Stories for Hatstands

The little story that follows is real. It’s not really mine to tell but it’s true and it illustrates a fairly obvious point. So I’m borrowing it and altering it a tiny bit and adorning it a little, just to (hopefully) get away with it.

Here follows the story in question.

A person I know was recently moving into their new office, which was on the first floor of the building. They were bringing their stuff into the office bit-by-bit. No lift in this premises so everything was being person-handled up the two flights of stairs. The person would leave some of the stuff outside the front door while some more of the stuff was being carried up. A one-person job which begged a couple more persons to do it easier.

One of the items left on the walkway outside the front door, during one of these trips up the stairs, was a hatstand. Quite a nice hatstand, modern and sleek. A little metal, a little wood. You know the type. If you don’t, picture it. It’ll come to you.

The hatstand stood outside the front door, minding its own business. All good. Except, in the really short time it took the person to carry a big box up, drop it in their new office and then come back down again, the hatstand was gone.

A story, yes, but not a great story. If it turns out that the hatstand was stolen, that’s a little bit better but still not great. If the town-cleaner brigade came by and swept it away, in the brief period of time it stood there, well, that’s fine but still not great. But the hatstand was not stolen nor was it taken away as rubbish.

It was sold.

Next door to the building containing the person’s new office, the lies a Charity Shop. A very good Charity Shop. Sometimes they place particular bargains outside of their shop. A little something to catch the eye of the passing public. No harm, no foul.

Except, in the brief moments that the person was up and down the stairs, somebody spotted the hatstand, mistook it very a potential nice bargain, carried it into the Charity Shop, asked ‘How much for this?’ paid up and left. By the time the new office person got back to street level, the hatstand was already long gone.

Now, maybe you don’t agree, but I think that’s a great little story. Hence my reaction.

When the person was telling it to me, within moments of it having happened, I simply could not conceal my delight at how the story concluded.
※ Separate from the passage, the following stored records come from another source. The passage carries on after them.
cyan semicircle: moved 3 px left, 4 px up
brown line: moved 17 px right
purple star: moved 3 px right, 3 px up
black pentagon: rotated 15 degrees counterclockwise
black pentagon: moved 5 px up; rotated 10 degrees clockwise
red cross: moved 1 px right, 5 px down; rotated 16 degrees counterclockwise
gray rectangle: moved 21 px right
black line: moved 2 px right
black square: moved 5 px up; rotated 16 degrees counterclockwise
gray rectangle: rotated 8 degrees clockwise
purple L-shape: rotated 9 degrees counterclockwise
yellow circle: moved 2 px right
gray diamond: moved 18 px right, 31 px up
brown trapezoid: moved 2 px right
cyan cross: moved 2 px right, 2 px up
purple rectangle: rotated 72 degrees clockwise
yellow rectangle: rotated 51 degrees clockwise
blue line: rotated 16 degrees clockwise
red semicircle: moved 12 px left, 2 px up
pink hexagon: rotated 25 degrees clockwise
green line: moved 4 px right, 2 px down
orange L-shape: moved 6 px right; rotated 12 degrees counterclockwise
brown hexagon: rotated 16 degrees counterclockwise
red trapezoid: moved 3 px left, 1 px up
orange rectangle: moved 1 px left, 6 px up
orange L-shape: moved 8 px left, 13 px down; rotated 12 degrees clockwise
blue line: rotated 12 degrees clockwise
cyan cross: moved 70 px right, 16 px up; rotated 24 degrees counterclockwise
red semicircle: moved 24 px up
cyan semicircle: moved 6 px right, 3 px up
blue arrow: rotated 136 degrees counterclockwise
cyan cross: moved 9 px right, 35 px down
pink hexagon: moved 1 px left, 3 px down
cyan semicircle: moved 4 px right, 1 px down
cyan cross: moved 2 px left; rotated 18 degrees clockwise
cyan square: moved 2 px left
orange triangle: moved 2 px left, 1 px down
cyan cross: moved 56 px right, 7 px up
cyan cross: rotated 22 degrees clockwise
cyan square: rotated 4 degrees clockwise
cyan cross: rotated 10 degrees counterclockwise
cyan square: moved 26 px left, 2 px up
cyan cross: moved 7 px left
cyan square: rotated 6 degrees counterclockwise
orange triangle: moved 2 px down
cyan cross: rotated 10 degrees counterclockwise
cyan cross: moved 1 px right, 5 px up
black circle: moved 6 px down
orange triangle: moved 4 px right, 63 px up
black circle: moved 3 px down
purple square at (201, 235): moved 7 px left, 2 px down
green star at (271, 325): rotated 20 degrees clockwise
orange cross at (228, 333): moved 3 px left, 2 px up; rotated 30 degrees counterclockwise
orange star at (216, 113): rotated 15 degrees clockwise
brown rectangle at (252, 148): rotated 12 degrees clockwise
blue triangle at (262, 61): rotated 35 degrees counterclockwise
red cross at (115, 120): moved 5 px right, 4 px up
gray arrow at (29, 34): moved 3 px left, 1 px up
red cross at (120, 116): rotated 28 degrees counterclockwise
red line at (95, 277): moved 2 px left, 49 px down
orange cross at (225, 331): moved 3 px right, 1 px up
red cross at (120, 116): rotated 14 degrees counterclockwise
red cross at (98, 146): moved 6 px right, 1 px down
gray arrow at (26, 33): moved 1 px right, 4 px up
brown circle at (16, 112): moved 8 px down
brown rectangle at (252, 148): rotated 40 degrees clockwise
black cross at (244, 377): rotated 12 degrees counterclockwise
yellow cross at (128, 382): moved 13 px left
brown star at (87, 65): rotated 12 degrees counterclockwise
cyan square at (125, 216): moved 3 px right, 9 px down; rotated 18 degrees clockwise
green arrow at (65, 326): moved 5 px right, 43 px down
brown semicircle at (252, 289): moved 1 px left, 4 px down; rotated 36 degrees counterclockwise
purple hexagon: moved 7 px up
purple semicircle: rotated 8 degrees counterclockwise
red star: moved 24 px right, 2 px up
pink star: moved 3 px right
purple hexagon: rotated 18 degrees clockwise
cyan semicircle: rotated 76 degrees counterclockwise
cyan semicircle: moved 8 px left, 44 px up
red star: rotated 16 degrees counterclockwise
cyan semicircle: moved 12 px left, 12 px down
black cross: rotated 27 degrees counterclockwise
Whatever little internal antennae I have for tales and narratives, must have been twitching excitedly. When the person, who was a bit put-out, finished telling me their story, I all but punched the air.

“That’s great,” I said, “isn’t that just great?”

The person, who doesn’t know me very well, looked at me in a somewhat bemused fashion.

“Well,” they replied, in a measured tone, “I’m not sure I’d call it exactly ‘great’…”

I tried to explain, as I will try to explain here now, but I don’t think they fully understood and I’m not sure you will either.

It’s simply this. I would sacrifice my hatstand for a good story any day of the week.

I do it all the time, if only metaphorically. This here blog is littered with stories where I have lost out. It might not always be something material, like a hatstand. It might just be a loss of my pride or my composure or my… anything really. If I lose (and I regularly do) and I get a little story to tell out of my defeat, then I can’t help but feel that’s I’ve really won.

It's a little comfort to me to realise that. I may not always be comfortable defining myself as a writer, having never quite gotten as far along that road as I thought I might. I may not be able to say I’m a theatre writer or a screen writer or a short story writer though I’ve done a fair measure of all of them. I may not always be able to sell that ‘Writer’ definition to myself in my own head.

But, by golly, I’m a storyteller. Put that on my gravestone or little marble plaque or whatever I end up behind or beneath.

Ken Armstrong – Storyteller

“Willing to Swap Hatstand for Story Any Day.”

1 comment:

Jim Murdoch said...

I get exactly where you're coming from but that's why we're writers; we value stories every bit as much as possessions. Asimov didn't think of himself as a Writer either but as a storyteller so you're in good company.

I have a coat rack I'm very fond of. We saw it in IKEA when we were buying the bulk of our furniture the first time Carrie and I moved into an unfurnished flat and it was one of those things you just had to buy. I can only find one example of it online here but I love in dearly. It worked in the first flat perfectly because it had a big hall but in the Faifley flat it had to go in my office. Now it's in the box room because although out stairwell in huge all the space is vertical.